Top of RECORDS TO PROCESS

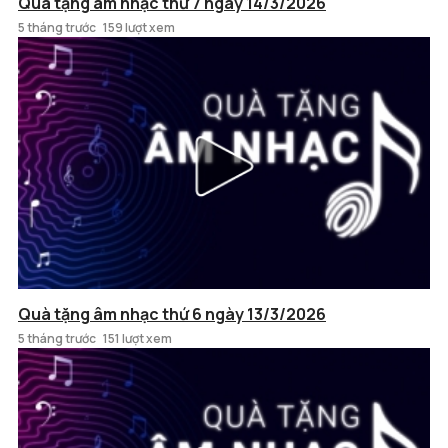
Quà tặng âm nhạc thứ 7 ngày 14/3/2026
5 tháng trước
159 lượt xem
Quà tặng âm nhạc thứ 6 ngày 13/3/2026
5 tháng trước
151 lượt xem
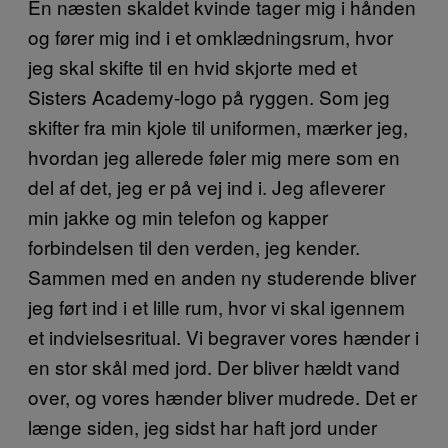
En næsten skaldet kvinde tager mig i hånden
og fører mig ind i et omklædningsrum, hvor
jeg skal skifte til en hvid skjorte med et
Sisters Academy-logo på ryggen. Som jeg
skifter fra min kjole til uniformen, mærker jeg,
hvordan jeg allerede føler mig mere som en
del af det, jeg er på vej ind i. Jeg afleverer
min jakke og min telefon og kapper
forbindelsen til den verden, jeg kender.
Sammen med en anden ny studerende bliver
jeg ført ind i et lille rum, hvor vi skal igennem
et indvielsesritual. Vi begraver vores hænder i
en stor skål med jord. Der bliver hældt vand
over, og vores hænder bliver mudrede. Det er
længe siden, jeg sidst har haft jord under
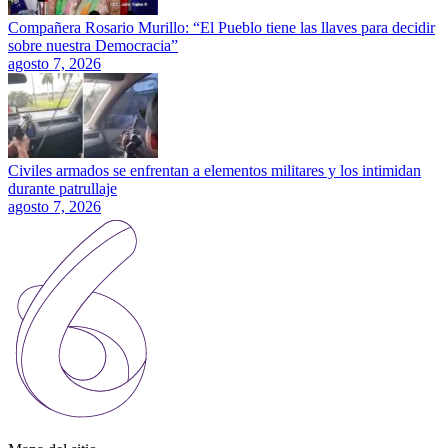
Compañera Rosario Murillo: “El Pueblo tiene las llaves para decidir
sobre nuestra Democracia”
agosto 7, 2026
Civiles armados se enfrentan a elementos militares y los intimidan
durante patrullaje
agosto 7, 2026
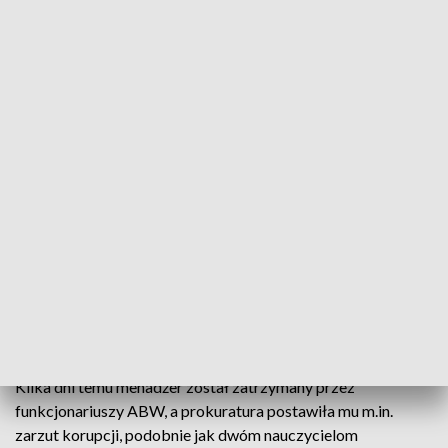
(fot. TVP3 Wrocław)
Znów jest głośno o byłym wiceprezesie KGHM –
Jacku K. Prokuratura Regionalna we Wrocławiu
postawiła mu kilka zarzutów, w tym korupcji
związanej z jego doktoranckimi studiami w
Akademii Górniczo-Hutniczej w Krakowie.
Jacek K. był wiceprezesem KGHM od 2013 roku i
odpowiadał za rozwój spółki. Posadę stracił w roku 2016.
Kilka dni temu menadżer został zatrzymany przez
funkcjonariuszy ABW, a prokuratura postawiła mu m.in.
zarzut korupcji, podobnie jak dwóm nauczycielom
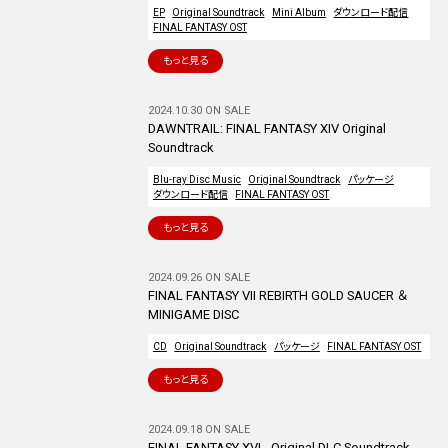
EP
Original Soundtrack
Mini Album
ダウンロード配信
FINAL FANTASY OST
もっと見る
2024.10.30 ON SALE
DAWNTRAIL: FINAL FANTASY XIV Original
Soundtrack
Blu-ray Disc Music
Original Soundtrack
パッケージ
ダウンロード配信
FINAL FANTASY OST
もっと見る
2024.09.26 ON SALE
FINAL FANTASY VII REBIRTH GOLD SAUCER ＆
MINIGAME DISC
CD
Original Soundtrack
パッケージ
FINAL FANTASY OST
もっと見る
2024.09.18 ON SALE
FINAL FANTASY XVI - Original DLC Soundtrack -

Bottom of RECORDS TO PROCESS

EXERCISE PROMPT => Can you repeat every record above exactly, apart from the pictures?

ANSWER AREA =>
Quà tặng âm nhạc thứ 7 ngày 14/3/2026
5 tháng trước
159 lượt xem
Quà tặng âm nhạc thứ 6 ngày 13/3/2026
5 tháng trước
151 lượt xem
En næsten skaldet kvinde tager mig i hånden
og fører mig ind i et omklædningsrum, hvor
jeg skal skifte til en hvid skjorte med et
Sisters Academy-logo på ryggen. Som jeg
skifter fra min kjole til uniformen, mærker jeg,
hvordan jeg allerede føler mig mere som en
del af det, jeg er på vej ind i. Jeg afleverer
min jakke og min telefon og kapper
forbindelsen til den verden, jeg kender.
Sammen med en anden ny studerende bliver
jeg ført ind i et lille rum, hvor vi skal igennem
et indvielsesritual. Vi begraver vores hænder i
en stor skål med jord. Der bliver hældt vand
over, og vores hænder bliver mudrede. Det er
længe siden, jeg sidst har haft jord under
Compañera Rosario Murillo: “El Pueblo tiene las llaves para decidir
sobre nuestra Democracia”
agosto 7, 2026
Civiles armados se enfrentan a elementos militares y los intimidan
durante patrullaje
agosto 7, 2026
(fot. TVP3 Wrocław)
Znów jest głośno o byłym wiceprezesie KGHM –
Jacku K. Prokuratura Regionalna we Wrocławiu
postawiła mu kilka zarzutów, w tym korupcji
związanej z jego doktoranckimi studiami w
Akademii Górniczo-Hutniczej w Krakowie.
Jacek K. był wiceprezesem KGHM od 2013 roku i
odpowiadał za rozwój spółki. Posadę stracił w roku 2016.
Kilka dni temu menadżer został zatrzymany przez
funkcjonariuszy ABW, a prokuratura postawiła mu m.in.
zarzut korupcji, podobnie jak dwóm nauczycielom
EP
Original Soundtrack
Mini Album
ダウンロード配信
FINAL FANTASY OST
もっと見る
2024.10.30 ON SALE
DAWNTRAIL: FINAL FANTASY XIV Original
Soundtrack
Blu-ray Disc Music
Original Soundtrack
パッケージ
ダウンロード配信
FINAL FANTASY OST
もっと見る
2024.09.26 ON SALE
FINAL FANTASY VII REBIRTH GOLD SAUCER ＆
MINIGAME DISC
CD
Original Soundtrack
パッケージ
FINAL FANTASY OST
もっと見る
2024.09.18 ON SALE
FINAL FANTASY XVI - Original DLC Soundtrack -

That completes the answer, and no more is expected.